Top of Exercise data
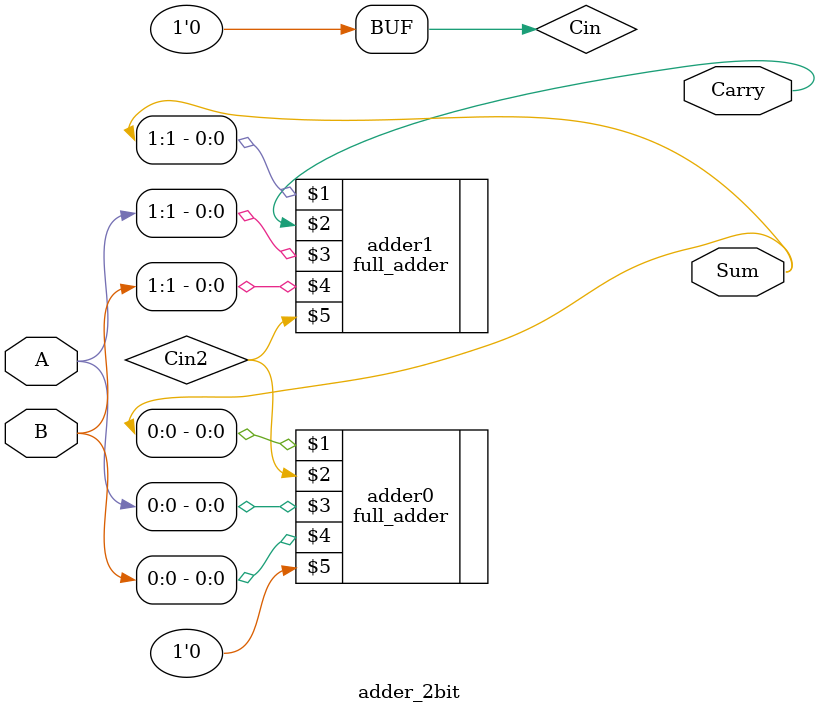
<source format=v>
`timescale 1ns / 1ps

module adder_2bit(
                  output wire [1:0] Sum,
                  output wire Carry,
                  input wire [1:0] A, B
                  //input wire Cin
                  );
    
    wire Cin;
    assign Cin = 1'b0;
    wire Cin2;
                  
    full_adder adder0(Sum[0], Cin2, A[0], B[0], Cin);
    full_adder adder1(Sum[1], Carry, A[1], B[1], Cin2);
    
endmodule
                  
                 
</source>
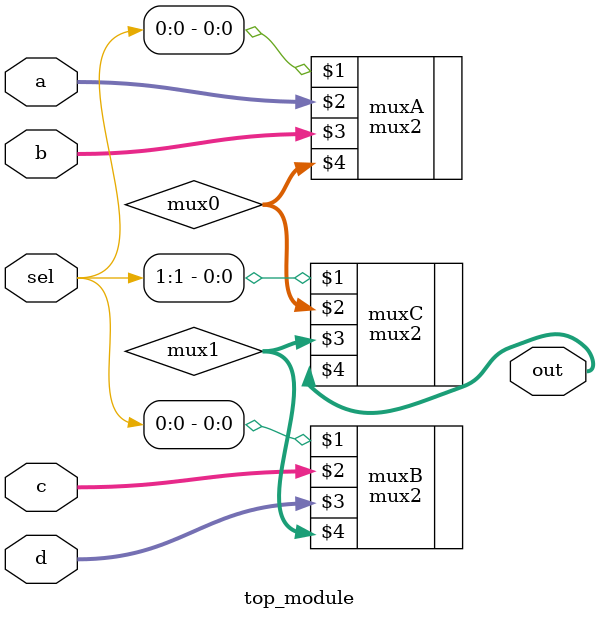
<source format=v>
module top_module (
    input [1:0] sel,
    input [7:0] a,
    input [7:0] b,
    input [7:0] c,
    input [7:0] d,
    output [7:0] out  ); //

    wire [7:0] mux0;
    wire [7:0] mux1;
    
    mux2 muxA ( sel[0],    a,    b, mux0 );
    mux2 muxB ( sel[0],    c,    d, mux1 );
    mux2 muxC( sel[1], mux0, mux1,  out );

endmodule

</source>
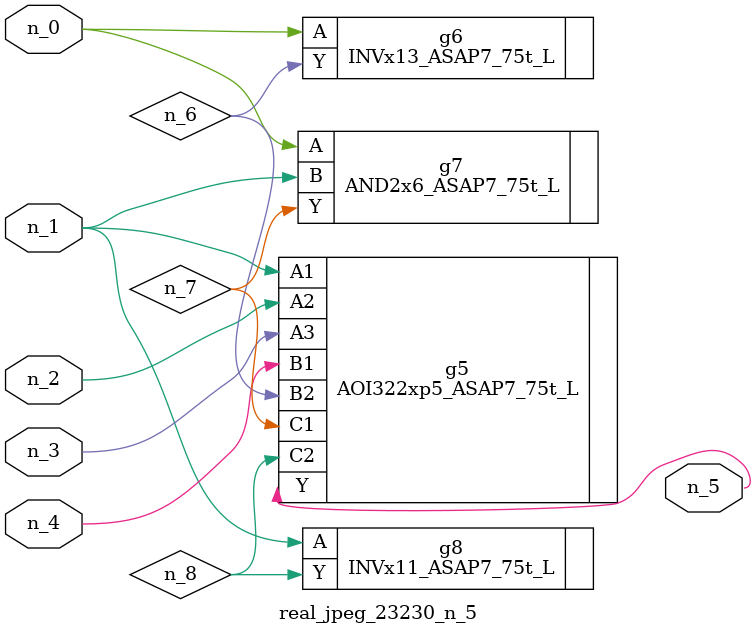
<source format=v>
module real_jpeg_23230_n_5 (n_4, n_0, n_1, n_2, n_3, n_5);

input n_4;
input n_0;
input n_1;
input n_2;
input n_3;

output n_5;

wire n_8;
wire n_6;
wire n_7;

INVx13_ASAP7_75t_L g6 ( 
.A(n_0),
.Y(n_6)
);

AND2x6_ASAP7_75t_L g7 ( 
.A(n_0),
.B(n_1),
.Y(n_7)
);

AOI322xp5_ASAP7_75t_L g5 ( 
.A1(n_1),
.A2(n_2),
.A3(n_3),
.B1(n_4),
.B2(n_6),
.C1(n_7),
.C2(n_8),
.Y(n_5)
);

INVx11_ASAP7_75t_L g8 ( 
.A(n_1),
.Y(n_8)
);


endmodule
</source>
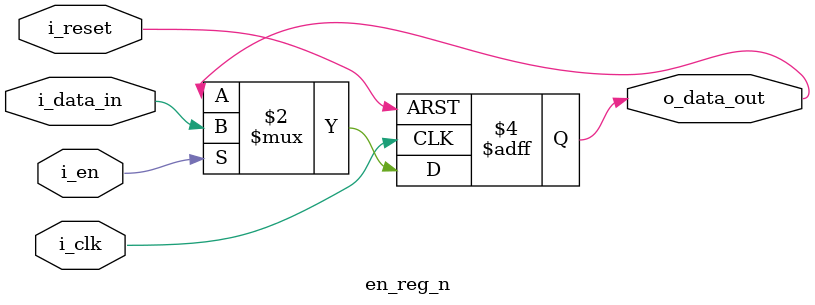
<source format=sv>
module en_reg_n #
(
  parameter WIDTH = 1
)
(
  input i_clk,
  input i_reset,
  input i_en,
  input [WIDTH-1:0] i_data_in,
  output logic [WIDTH-1:0] o_data_out
);

  always_ff @ (posedge i_clk, posedge i_reset) begin
    if (i_reset)
      o_data_out <= {'0};
    else if (i_en)
      o_data_out <= i_data_in;
  end

endmodule

</source>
Bottom of Exercise data
Exercise details: With the pictures set aside, please write out all of the records above exactly.

Completed exercise:
<source format=v>
`timescale 1ns / 1ps

module adder_2bit(
                  output wire [1:0] Sum,
                  output wire Carry,
                  input wire [1:0] A, B
                  //input wire Cin
                  );
    
    wire Cin;
    assign Cin = 1'b0;
    wire Cin2;
                  
    full_adder adder0(Sum[0], Cin2, A[0], B[0], Cin);
    full_adder adder1(Sum[1], Carry, A[1], B[1], Cin2);
    
endmodule
                  
                 
</source>
<source format=v>
module top_module (
    input [1:0] sel,
    input [7:0] a,
    input [7:0] b,
    input [7:0] c,
    input [7:0] d,
    output [7:0] out  ); //

    wire [7:0] mux0;
    wire [7:0] mux1;
    
    mux2 muxA ( sel[0],    a,    b, mux0 );
    mux2 muxB ( sel[0],    c,    d, mux1 );
    mux2 muxC( sel[1], mux0, mux1,  out );

endmodule

</source>
<source format=v>
module real_jpeg_23230_n_5 (n_4, n_0, n_1, n_2, n_3, n_5);

input n_4;
input n_0;
input n_1;
input n_2;
input n_3;

output n_5;

wire n_8;
wire n_6;
wire n_7;

INVx13_ASAP7_75t_L g6 ( 
.A(n_0),
.Y(n_6)
);

AND2x6_ASAP7_75t_L g7 ( 
.A(n_0),
.B(n_1),
.Y(n_7)
);

AOI322xp5_ASAP7_75t_L g5 ( 
.A1(n_1),
.A2(n_2),
.A3(n_3),
.B1(n_4),
.B2(n_6),
.C1(n_7),
.C2(n_8),
.Y(n_5)
);

INVx11_ASAP7_75t_L g8 ( 
.A(n_1),
.Y(n_8)
);


endmodule
</source>
<source format=sv>
module en_reg_n #
(
  parameter WIDTH = 1
)
(
  input i_clk,
  input i_reset,
  input i_en,
  input [WIDTH-1:0] i_data_in,
  output logic [WIDTH-1:0] o_data_out
);

  always_ff @ (posedge i_clk, posedge i_reset) begin
    if (i_reset)
      o_data_out <= {'0};
    else if (i_en)
      o_data_out <= i_data_in;
  end

endmodule

</source>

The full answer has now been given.